In all of the above embodiments, the plasma generation electrode was attached to the load door, but if it is on the gas introduction side of the thermal reaction section where the semiconductor substrate is placed and the desired vapor phase growth is performed, it can be attached to the inside of the reaction tube. It may also be supported at other locations, such as on the inner wall of the reaction tube.
Furthermore, it goes without saying that the location for attaching the power supply connector is not limited to the load door, but may be, for example, the inner wall of the reaction tube. Furthermore, the plasma generator may be located outside the reaction tube. For example, a portion of the gas introduction pipe protruding from the outside of the load door can be expanded and placed inside the door. When provided outside the reaction tube in this manner, unlike when provided inside the reaction tube, the reaction tube is not exposed to a high temperature atmosphere, so there is an advantage that thermal damage can be reduced.

As explained above, according to the reduced pressure vapor phase growth apparatus according to the present invention, plasma is generated in the reaction tube between the thermal reaction section where the wafer is placed and desired vapor phase growth is performed, and the gas inlet. By providing a plasma generator equipped with a plasma electrode, the gas supplied from the gas supply source can be turned into plasma before reaching the thermal reaction part of the reaction tube, increasing its activity.
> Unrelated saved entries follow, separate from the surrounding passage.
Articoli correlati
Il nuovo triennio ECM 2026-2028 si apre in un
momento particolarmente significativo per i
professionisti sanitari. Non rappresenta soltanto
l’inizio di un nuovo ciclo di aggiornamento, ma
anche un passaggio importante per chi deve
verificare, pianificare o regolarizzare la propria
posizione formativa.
Vapor phase growth can be performed more efficiently than when relying only on heat, and compared to when completely unreacted gas just supplied from the gas supply source is directly introduced into the thermal reaction zone. The uniformity of the produced film can be improved. Furthermore, since it is possible to introduce an etching gas and turn it into plasma, and to plasma-etch the reaction products deposited on the inner wall of the reaction tube, etc., it has various excellent effects such as extremely easy cleaning of the inside of the reaction tube.
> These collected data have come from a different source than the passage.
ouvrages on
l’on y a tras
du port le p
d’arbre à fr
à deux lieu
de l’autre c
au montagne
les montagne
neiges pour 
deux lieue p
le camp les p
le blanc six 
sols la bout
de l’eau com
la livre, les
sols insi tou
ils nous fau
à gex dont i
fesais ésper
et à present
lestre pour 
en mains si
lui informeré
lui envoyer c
Furthermore, since the plasma generation electrode is supported by the load door, it has the advantage of being easy to assemble and handle thereafter.

[Brief explanation of the drawing]

FIG. 1 is a partial cross-sectional view showing a conventional low-pressure vapor phase growth apparatus, and FIGS. 2 and 3 are partial cross-sectional views showing an embodiment of the low-pressure vapor phase growth apparatus according to the present invention, and its plasma generator section. FIGS. 4 and 5 are a partial cross-sectional view showing other embodiments of the reduced pressure vapor phase growth apparatus according to the present invention, and a perspective view showing the plasma generator section thereof. DESCRIPTION OF SYMBOLS 1...Reaction tube, 2...Load door, 4...Heater, 9...Support member, 10...Power supply connector, 1
1... Electrode for plasma generation, 12... Conductive wire.

Claims (1)

[Claims] 1. A gas supply source, a reaction tube into which gas is introduced from the gas supply source, a heater provided on the outer periphery of the reaction tube, and a load door that closes one end of the reaction tube. A reduced pressure vapor phase growth apparatus comprising: a plasma generation electrode located between the thermal reaction part and the gas inlet in the reaction tube; a support member for supporting this electrode on a load door; and a support member for supplying power to the electrode. 1. A reduced pressure vapor phase growth apparatus comprising a plasma generating apparatus having an electrical connection member. 2. The reduced pressure vapor phase growth apparatus according to claim 1, wherein the electrical connection member includes a support member and a part of the load door.